Brian Ballou, fire prevention specialist for the Oregon Department of Forestry, said state and federal agencies normally conduct prescribed burns in the forests at this time of year to reduce fire danger in the summer.
But the weather has ended the burns, he said.
“It’s just not a time to be doing any kind of burning,” he said.
Any fires that do ignite are likely to be brush fires, which can be handled by local fire departments, he said.
“It’s an awkward time for us,” he said. “We’ve got plenty of hardware. We’re just kind of short on people, we rely on seasonal firefighters so much.”
A high pressure ridge stuck off the coast continues to block storms, starving ski resorts, reservoirs and forests of snow and rain. Mount Ashland Ski Area has yet to open for the year.
The U.S. Drought Monitor puts nearly all of Oregon in severe drought. The northern reaches of the state, including Clatsop County, the Columbia Plateau, and the mountains of the northeastern corner are in moderate drought. Extreme drought from Idaho’s Snake River Basin extends into northeastern Malheur County.
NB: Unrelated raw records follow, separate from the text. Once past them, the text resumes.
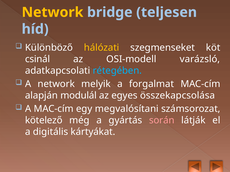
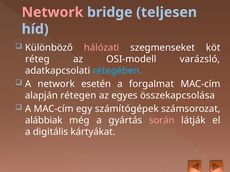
Network at (53, 12) colour: yellow -> pink
hálózati colour: yellow -> pink
csinál: csinál -> réteg
melyik: melyik -> esetén
modulál: modulál -> rétegen
megvalósítani: megvalósítani -> számítógépek
kötelező: kötelező -> alábbiak
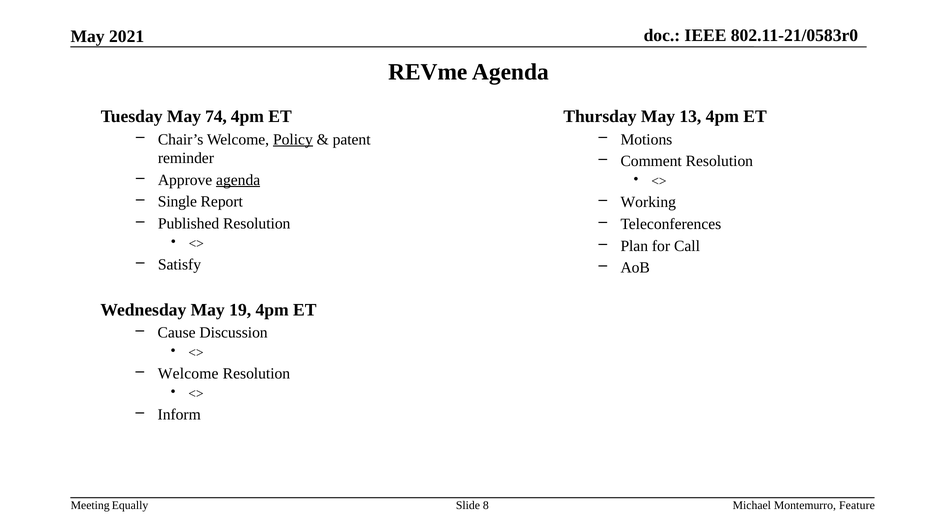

Even in normally soggy Clatsop County, officials warned residents to be careful with fire.
The Jan. 1 report from the Natural Resources Conservation Service notes that October, November and December were the driest on record for many parts of the state, leaving snowpack statewide at 32 percent of normal and major reservoirs at 28 percent of capacity.
Rainfall has been lowest in Southern Oregon, only 18 percent to 25 percent of average since October. The wettest part of the state is the northeastern corner, with 70 percent to 80 percent of average precipitation.
Another weak storm could get through to Southern Oregon around the end of the month, Sandler said. The high pressure ridge has a dent in it, and is building farther offshore, raising chances a storm could come down from the northwest.
“But it’s not really a wet pattern,” he said.